Official implementation of Bagging Folds using Synthetic Majority Oversampling for Imbalance Classification

Primary LanguagePython

Official implementation of BaggFold

Bagging Folds using Synthetic Majority Oversampling is a novel approach designed to address the challenges of binary imbalanced data classification. It is a meta-framework that incorporates techniques such as data partitioning, threshold optimization, oversampling of the majority class and classifier ensemble.

In the initial stage, BaggFold divides the data set into perfectly balanced folds, each containing an equal number of minority and majority instances. The majority of instances are selected without replacement.

In the second step, each fold is uniquely assigned to a base classifier. Subsequently, each classifier fine-tunes its decision threshold using Youden's J statistics.
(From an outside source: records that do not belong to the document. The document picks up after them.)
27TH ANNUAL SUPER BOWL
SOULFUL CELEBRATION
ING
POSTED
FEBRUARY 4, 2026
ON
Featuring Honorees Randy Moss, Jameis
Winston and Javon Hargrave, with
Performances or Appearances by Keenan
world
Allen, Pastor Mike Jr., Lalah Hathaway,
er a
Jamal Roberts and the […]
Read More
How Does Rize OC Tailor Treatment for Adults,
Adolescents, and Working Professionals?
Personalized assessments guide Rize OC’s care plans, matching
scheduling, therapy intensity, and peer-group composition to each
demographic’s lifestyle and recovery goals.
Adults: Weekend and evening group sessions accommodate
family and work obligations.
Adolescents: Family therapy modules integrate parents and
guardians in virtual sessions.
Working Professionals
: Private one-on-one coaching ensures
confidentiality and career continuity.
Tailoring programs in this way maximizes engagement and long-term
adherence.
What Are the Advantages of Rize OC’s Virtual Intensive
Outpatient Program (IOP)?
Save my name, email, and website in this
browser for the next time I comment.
The final step involves training in a modified bagging fashion, where BaggFold performs both training and inference concurrently. This approach enhances performance and reduces inference times, contributing to the overall efficiency of the framework.

baggfold framework

This repository also implements two SMOTE techniques:

  • Center Point SMOTE (CP-SMOTE),
  • Inner and Outer SMOTE (IO-SMOTE).

Both are presented in a paper Two novel smote methods for solving imbalanced classification problems by Yuan Bao & Sibo Yang.

To setup project

  1. Create virtual environment using your favourite tool.
  2. Activate created virtual environment.
  3. Within virtual env run
python install.py

In main.py there is a demo code to get started with BaggFold.